Magnetic Properties of L10 FeNi Phase Developed Through Annealing of an Amorphous Alloy

Abstract

Chemically ordered L10 FeNi phase observed in Fe-based meteorite has the potential to replace high-cost rare-earth-based permanent magnets in the future. However, artificial production of this phase is extremely difficult due to negligible atomic diffusion around order–disorder transition temperature (~320 °C). Here, we report a method for producing high-quality L10 FeNi phase and its magnetic properties. We show that a highly disordered metastable state, that is, amorphous can be utilized to produce a highly ordered state, which is not possible with the conventional processing techniques. Amorphous Fe42Ni41.3Si x B12− x P4Cu0.7 ( $x=0$ to 8 at.%) alloy ribbons were studied. Crystallization of amorphous ribbons at 400 °C results in adequate atomic diffusion at low temperatures to precipitate L10 FeNi grains.

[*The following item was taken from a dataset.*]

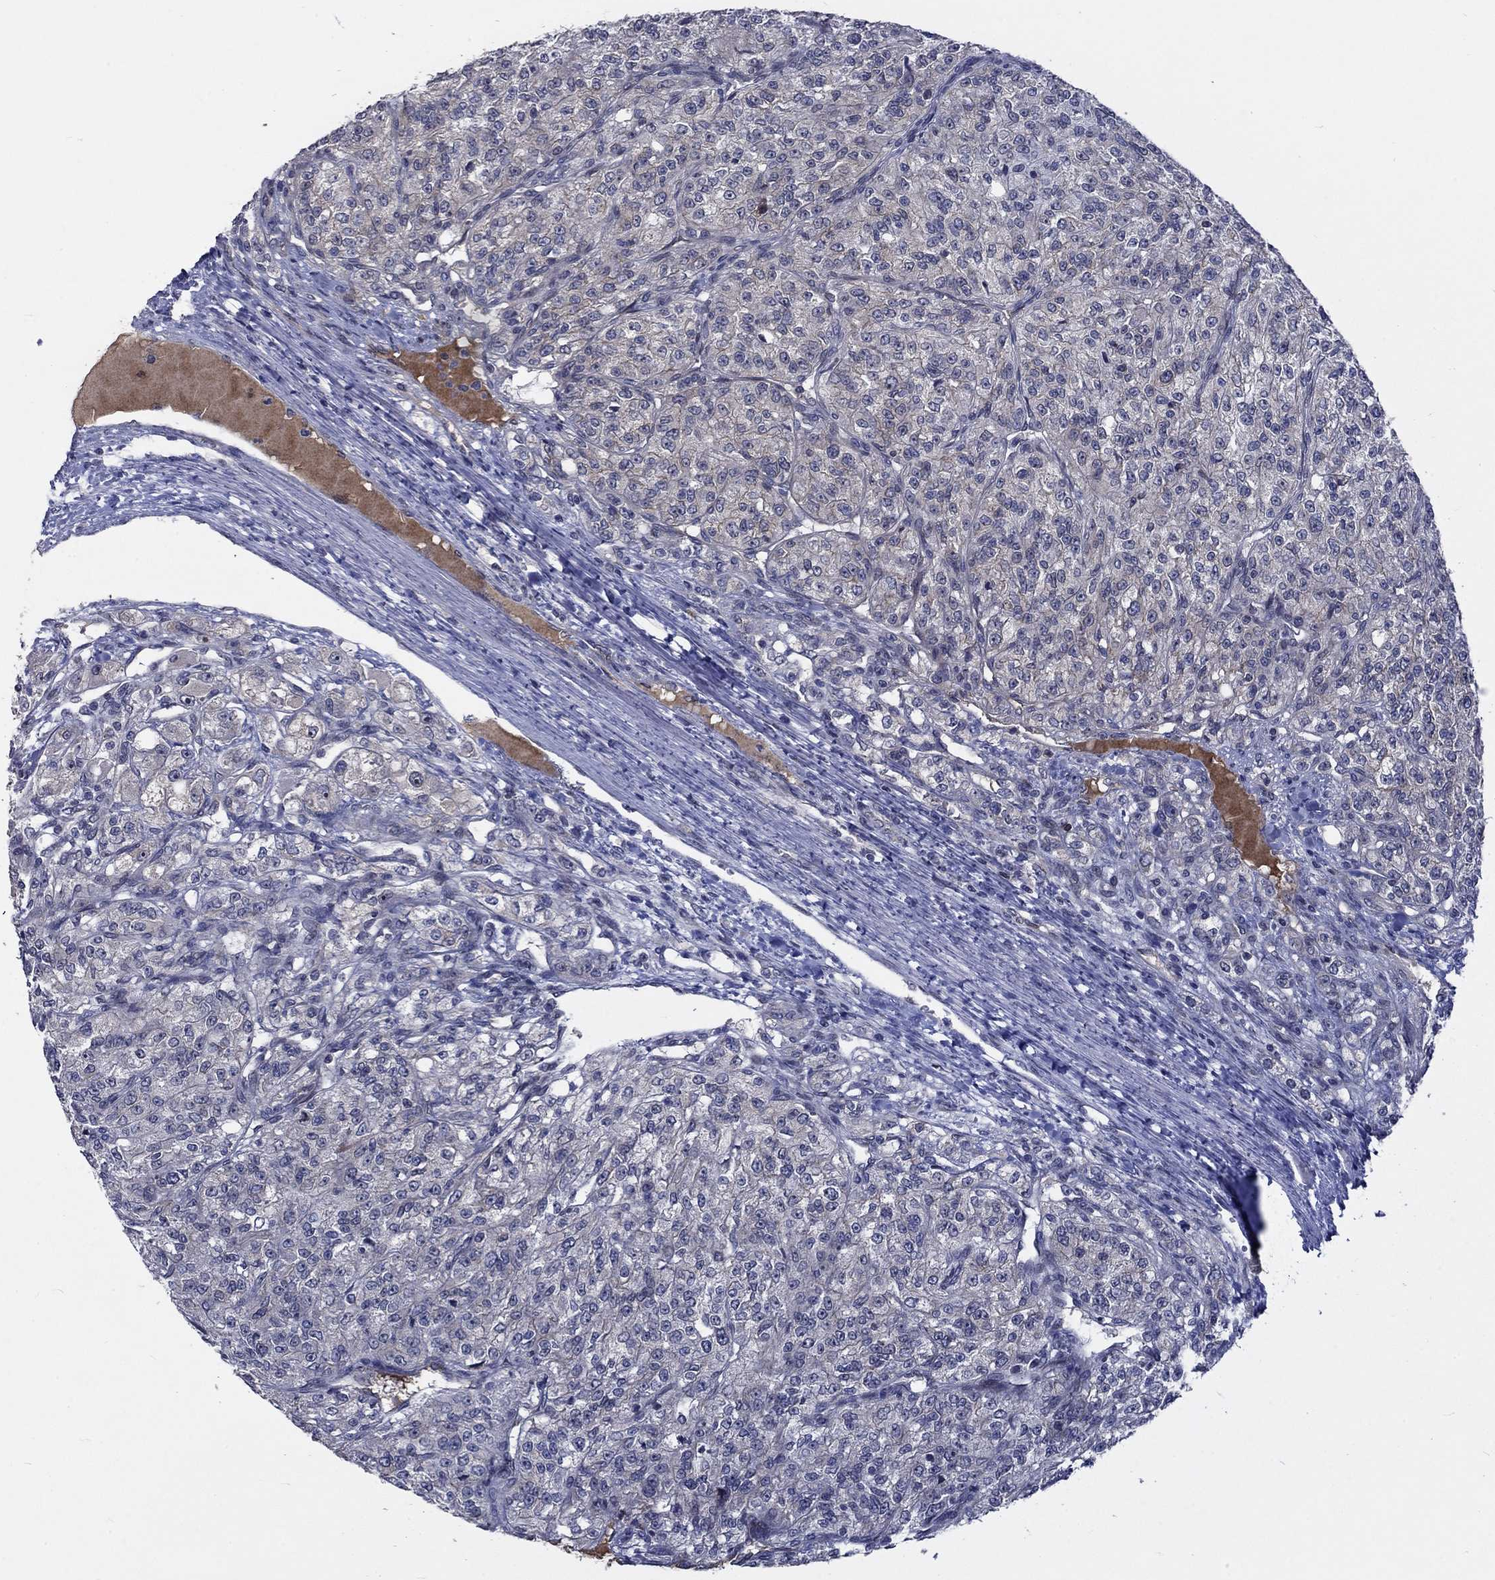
{"staining": {"intensity": "negative", "quantity": "none", "location": "none"}, "tissue": "renal cancer", "cell_type": "Tumor cells", "image_type": "cancer", "snomed": [{"axis": "morphology", "description": "Adenocarcinoma, NOS"}, {"axis": "topography", "description": "Kidney"}], "caption": "IHC micrograph of neoplastic tissue: human renal cancer stained with DAB shows no significant protein staining in tumor cells.", "gene": "CETN3", "patient": {"sex": "female", "age": 63}}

Structural characterization revealed a high degree of chemical ordering ( $S \ge 0.8$ ), but the volume fraction of precipitated L10 grains is low. The crystallized ribbons of FeSiBPCu are composed of two magnetic phases (hard magnetic L10 FeNi grains embedded in a soft magnetic matrix). Alloys with higher concentration of Si are shown to produce high coercivity ( $H_{c}\sim 700$ –750 Oe). The soft magnetic matrix strongly influences the H c . The actual switching field (≥3.7 kOe) of L10 FeNi has been found to be much higher than that of H c . In this paper, the L10 FeNi phase is shown to form at temperatures higher than the reported order–disorder temperature. Our results of temperature-dependent magnetization and thermal analyses suggest that the L10 FeNi phase can survive at temperatures ≤550 °C. The magnetization reversal mechanism was understood by angular dependence of $H_{c}$ , and it is shown to be a domain-wall pinning type. Due to structural and magnetic similarities between L10 FeNi and L10 FePt, ribbon samples with low-volume fraction of L10 FePt grains in a soft magnetic matrix were prepared with a similar technique. Magnetization behavior of L10 FeNi is shown to be similar to that of L10 FePt.